Sicherheitslücke in KDE Konsole ermöglicht Codeausführung beim Öffnen von Seiten im Browser

Im Entwicklungsprojekt von KDE, dem Terminalemulator Konsole, wurde eine Sicherheitslücke (CVE-2025-49091) entdeckt, die die Ausführung von Code im System ermöglicht, wenn eine speziell gestaltete Seite im Browser geöffnet wird.

Für Konsole wird standardmäßig in KDE der Dienst KTelnetService (ktelnetservice6.desktop) registriert, der die Behandlung der im Browser geöffneten URL-Schemata telnet://, rlogin:// und ssh:// verbindet. Bei der Verarbeitung dieser Schemata im Terminalemulator werden die Dienstprogramme telnet, rlogin und ssh gestartet, denen der in dem Link angegebene Pfad übergeben wird.

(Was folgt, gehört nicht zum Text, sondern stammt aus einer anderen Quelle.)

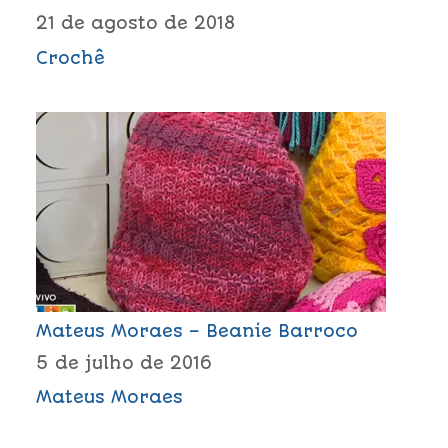
21 de agosto de 2018
Crochê
Mateus Moraes – Beanie Barroco
5 de julho de 2016
Mateus Moraes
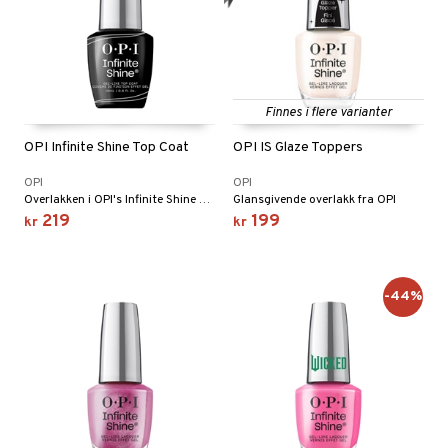
Finnes i flere varianter
OPI Infinite Shine Top Coat
OPI IS Glaze Toppers
OPI
OPI
Overlakken i OPI's Infinite Shine 3-stegssystem
Glansgivende overlakk fra OPI
219
199
kr
kr
-44%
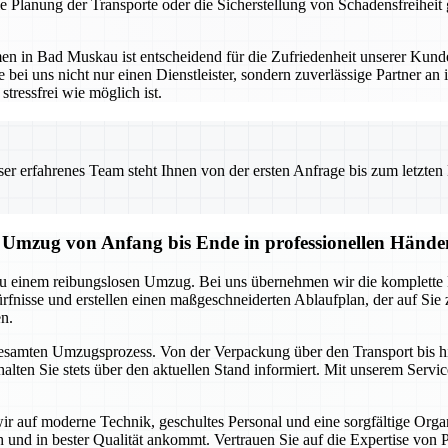
Planung der Transporte oder die Sicherstellung von Schadensfreiheit g
 in Bad Muskau ist entscheidend für die Zufriedenheit unserer Kunden
bei uns nicht nur einen Dienstleister, sondern zuverlässige Partner an 
tressfrei wie möglich ist.
 erfahrenes Team steht Ihnen von der ersten Anfrage bis zum letzten Ka
Umzug von Anfang bis Ende in professionellen Hände
u einem reibungslosen Umzug. Bei uns übernehmen wir die komplette 
fnisse und erstellen einen maßgeschneiderten Ablaufplan, der auf Sie zu
n.
 gesamten Umzugsprozess. Von der Verpackung über den Transport bis hi
alten Sie stets über den aktuellen Stand informiert. Mit unserem Servi
ir auf moderne Technik, geschultes Personal und eine sorgfältige Org
ich und in bester Qualität ankommt. Vertrauen Sie auf die Expertise von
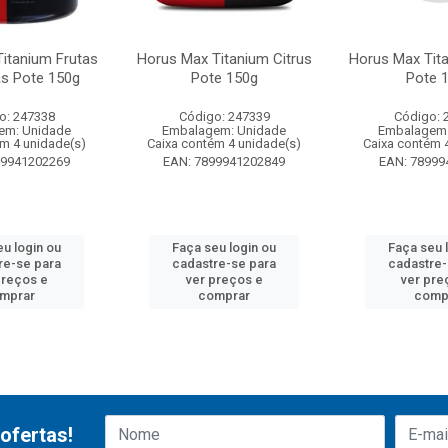
itanium Frutas
Horus Max Titanium Citrus
Horus Max Tit
s Pote 150g
Pote 150g
Pote 
o: 247338
Código: 247339
Código: 
em: Unidade
Embalagem: Unidade
Embalagem:
ém 4 unidade(s)
Caixa contém 4 unidade(s)
Caixa contém 
99941202269
EAN: 7899941202849
EAN: 78999
eu login ou
Faça seu login ou
Faça seu 
re-se para
cadastre-se para
cadastre-
preços e
ver preços e
ver pre
mprar
comprar
comp
ofertas!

Die Sicherheitslücke entsteht, weil, falls die Dienstprogramme telnet, rlogin oder ssh nicht im System installiert sind, Konsole beim Aufruf des entsprechenden URL-Handlers den Shell-Interpreter bash startet. Beispielsweise wird beim Öffnen des Links "telnet://proc/self/cwd/Downloads/evil" im Browser in Konsole "/bin/bash /proc/self/cwd/Downloads/evil" ausgeführt, wenn telnet fehlt. Analog lässt sich ein Angriff auf die Handler von rlogin:// und ssh:// durchführen, wenn die Programme rlogin und ssh nicht im System vorhanden sind.

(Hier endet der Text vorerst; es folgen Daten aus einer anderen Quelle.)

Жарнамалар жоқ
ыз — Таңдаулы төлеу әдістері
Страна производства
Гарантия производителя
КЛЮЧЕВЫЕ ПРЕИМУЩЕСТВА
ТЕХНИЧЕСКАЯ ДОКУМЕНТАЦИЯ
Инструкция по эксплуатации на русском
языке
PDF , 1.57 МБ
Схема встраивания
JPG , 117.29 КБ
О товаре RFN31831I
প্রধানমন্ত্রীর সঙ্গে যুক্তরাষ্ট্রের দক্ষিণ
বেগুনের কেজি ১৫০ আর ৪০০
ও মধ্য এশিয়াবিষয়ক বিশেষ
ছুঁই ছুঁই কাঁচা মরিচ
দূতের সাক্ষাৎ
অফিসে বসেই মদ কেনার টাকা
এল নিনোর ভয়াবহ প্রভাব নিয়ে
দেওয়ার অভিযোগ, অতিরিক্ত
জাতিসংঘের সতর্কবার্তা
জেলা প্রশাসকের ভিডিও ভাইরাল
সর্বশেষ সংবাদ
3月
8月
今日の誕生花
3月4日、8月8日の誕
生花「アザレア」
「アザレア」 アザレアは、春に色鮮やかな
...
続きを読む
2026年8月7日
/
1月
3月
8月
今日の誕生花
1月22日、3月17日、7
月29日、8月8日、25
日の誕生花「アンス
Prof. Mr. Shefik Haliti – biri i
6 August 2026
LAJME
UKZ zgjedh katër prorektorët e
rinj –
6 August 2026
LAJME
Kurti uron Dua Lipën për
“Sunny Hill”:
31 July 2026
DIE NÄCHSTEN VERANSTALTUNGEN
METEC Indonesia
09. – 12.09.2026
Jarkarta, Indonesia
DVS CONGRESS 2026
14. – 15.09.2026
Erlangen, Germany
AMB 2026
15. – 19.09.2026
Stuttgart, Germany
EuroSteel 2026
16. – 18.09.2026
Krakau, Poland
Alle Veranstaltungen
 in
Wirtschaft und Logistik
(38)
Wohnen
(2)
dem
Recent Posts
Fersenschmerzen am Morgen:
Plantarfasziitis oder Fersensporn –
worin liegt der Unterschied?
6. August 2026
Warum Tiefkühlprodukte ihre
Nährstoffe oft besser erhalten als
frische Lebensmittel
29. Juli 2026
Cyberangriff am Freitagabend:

Die Sicherheit hat auch den Nachteil, dass in den aktuellen Versionen von Firefox und Chrome standardmäßig heruntergeladene Dateien automatisch gespeichert werden, ohne den Nutzer um Bestätigung zu bitten, sondern lediglich eine Benachrichtigung über den abgeschlossenen Download anzuzeigen. In Firefox kann dieses Verhalten deaktiviert werden, indem die Einstellung „Immer fragen, wo Dateien gespeichert werden sollen“ auf der Seite „Allgemein > Dateien und Anwendungen“ geändert wird. In der Regel werden die Dateien im Verzeichnis ~/Downloads gespeichert, auf das über den Dateipfad „/proc/self/cwd/Downloads/“ zugegriffen werden kann, ohne den Namen des aktuellen Benutzers zu kennen.

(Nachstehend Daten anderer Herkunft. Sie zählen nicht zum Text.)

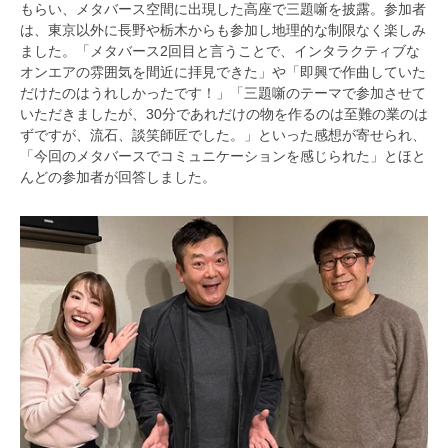
もらい、メタバース空間に出現した高座で三題噺を披露。参加者
は、東京以外に長野や栃木からも参加し地理的な制限なく楽しみ
ました。「メタバース2回目と言うことで、インタラクティブな
オンエアの雰囲気を間近に拝見できた」や「即興で作曲していた
だけたのはうれしかったです！」「三題噺のテーマで参加させて
いただきましたが、30分であれだけの物を作るのは至難の業のは
ずですが、流石、談笑師匠でした。」といった感想が寄せられ、
「今回のメタバースでコミュニケーションを感じられた」とほと
んどの参加者が回答しました。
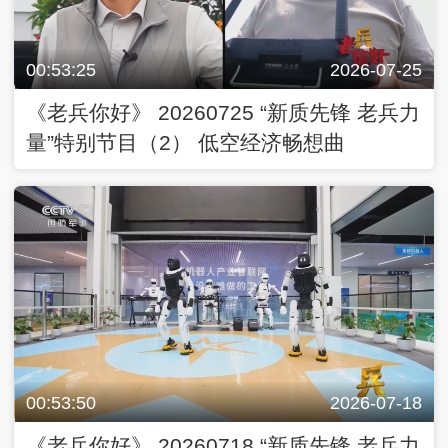
00:53:25
2026-07-25
《老兵你好》 20260725 “新质先锋 老兵力
量”特别节目（2） 低空经济畅想曲
00:53:50
2026-07-18
《老兵你好》 20260718 “新质先锋 老兵力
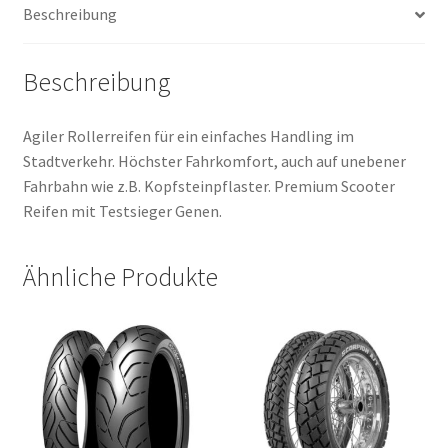
Beschreibung
Beschreibung
Agiler Rollerreifen für ein einfaches Handling im
Stadtverkehr. Höchster Fahrkomfort, auch auf unebener
Fahrbahn wie z.B. Kopfsteinpflaster. Premium Scooter
Reifen mit Testsieger Genen.
Ähnliche Produkte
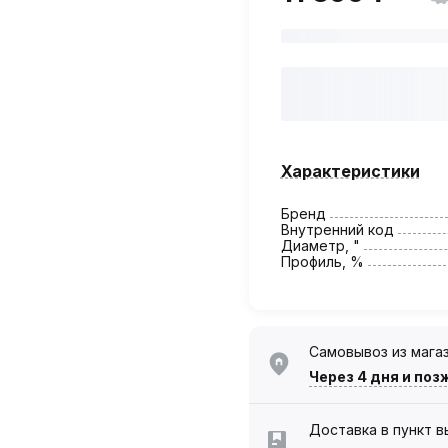
Характеристики
Бренд
Внутренний код
Диаметр, "
Профиль, %
Самовывоз из мага
Через 4 дня
и поз
Доставка в пункт 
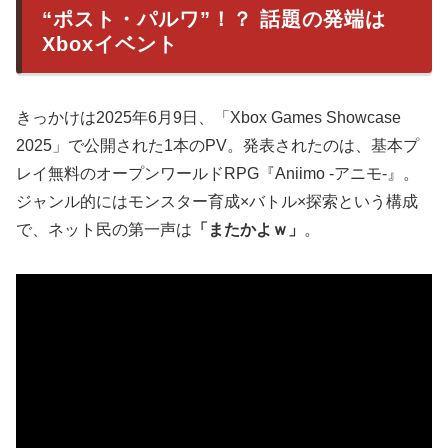
“ポスト・パルワ”！？ 話題の発端は
Xboxイベント
きっかけは2025年6月9日、「Xbox Games Showcase
2025」で公開された1本のPV。発表されたのは、基本プ
レイ無料のオープンワールドRPG『Aniimo -アニモ-』。
ジャンル的にはモンスター育成×バトル×探索という構成
で、ネット民の第一声は
「またかよｗ」
。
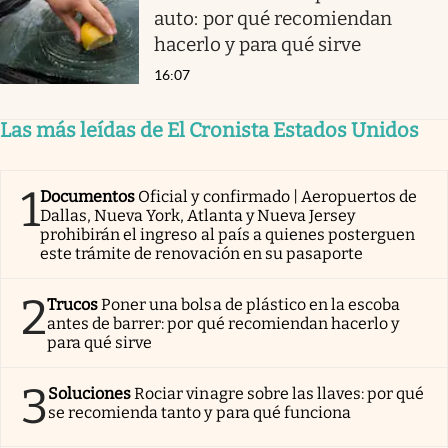
auto: por qué recomiendan
hacerlo y para qué sirve
16:07
Las más leídas de El Cronista Estados Unidos
1
Documentos
Oficial y confirmado | Aeropuertos de
Dallas, Nueva York, Atlanta y Nueva Jersey
prohibirán el ingreso al país a quienes posterguen
este trámite de renovación en su pasaporte
2
Trucos
Poner una bolsa de plástico en la escoba
antes de barrer: por qué recomiendan hacerlo y
para qué sirve
3
Soluciones
Rociar vinagre sobre las llaves: por qué
se recomienda tanto y para qué funciona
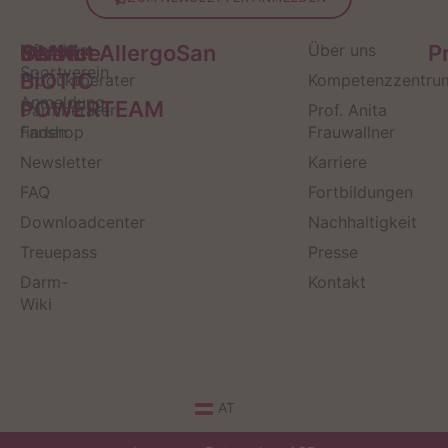
Service
Kontakt
OMNi-
Infos zum
Institut AllergoSan
Über uns
P
Sportverein
BiOTiC
Produktberater
Kompetenzzentru
Anmeldung
POWERTEAM
Darmberater
Prof. Anita
finden
Fanshop
Frauwallner
Newsletter
Karriere
FAQ
Fortbildungen
Downloadcenter
Nachhaltigkeit
Treuepass
Presse
Darm-
Kontakt
Wiki
AT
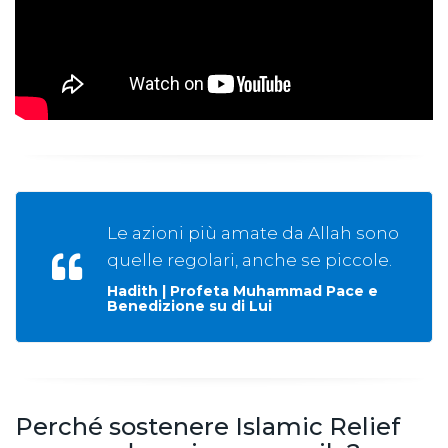
Le azioni più amate da Allah sono
quelle regolari, anche se piccole.
Hadith | Profeta Muhammad Pace e
Benedizione su di Lui
Perché sostenere Islamic Relief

Hier ist ein Beispiel für JavaScript-Code, der in Browsern unter KDE mit Konsole die Befehle „echo „Hello world“; touch /tmp/foobar“ ausführt (im Beispiel sind sie in der Zeile „data:;base64,ZWNobyAiAiSGVsbG8gd29ybGQiCnRvdWNoIC90bXAvZm9vYmFyCg==“ kodiert). Der bereitgestellte Code erstellt einen Link mit integrierten Daten, simuliert einen Klick auf diesen Link und leitet den Benutzer auf die URL „telnet://…“ weiter. Für die Verwendung in Chrome sollte der Dateiname im Link in evil.txt geändert werden, da Chrome automatisch die Dateiendung txt hinzufügt. <html> <head> <script type=»text/javascript»> function downloadAndRedirect() { const anchor = document.createElement(‘a’); anchor.href = «data:;base64,ZWNobyAiSGVsbG8gd29ybGQiCnRvdWNoIC90bXAvZm9vYmFyCg==»; anchor.download = ‘evil’; document.body.appendChild(anchor); anchor.click(); document.body.removeChild(anchor); setTimeout(() => { window.location.href = «telnet:///proc/self/cwd/Downloads/evil»; }, 1000); } </script> </head> <body onload="»downloadAndRedirect()»"> </body> </html>

In Firefox und Chrome wird beim Versuch, auf einen Link „telnet://“ zuzugreifen, standardmäßig eine Bestätigungsanfrage an den Benutzer ausgegeben. Bei Zustimmung wird KTelnetService den Befehl ausführen: /usr/bin/konsole —noclose -e telnet /proc/self/cwd/Downloads/evil

Falls die telnet-Anwendung im System nicht vorhanden ist, wird Konsole auf den Start von bash anstelle von telnet zurückgreifen und das ursprünglich in der Befehlszeile angegebene Argument übergeben.

Das Problem wurde in der Version Konsole 25.04.2 behoben, die Teil des Updates KDE Gear 25.04.2 ist. Die Behebung der Sicherheitsanfälligkeit in den Distributionen kann auf den folgenden Seiten verfolgt werden: Debian, Ubuntu, Fedora, SUSE/openSUSE, RHEL, Arch, FreeBSD. Als Workaround zur Blockierung der Sicherheitsanfälligkeit können die Tools telnet, rlogin und ssh installiert oder die Datei /usr/share/applications/ktelnetservice6.desktop entfernt werden.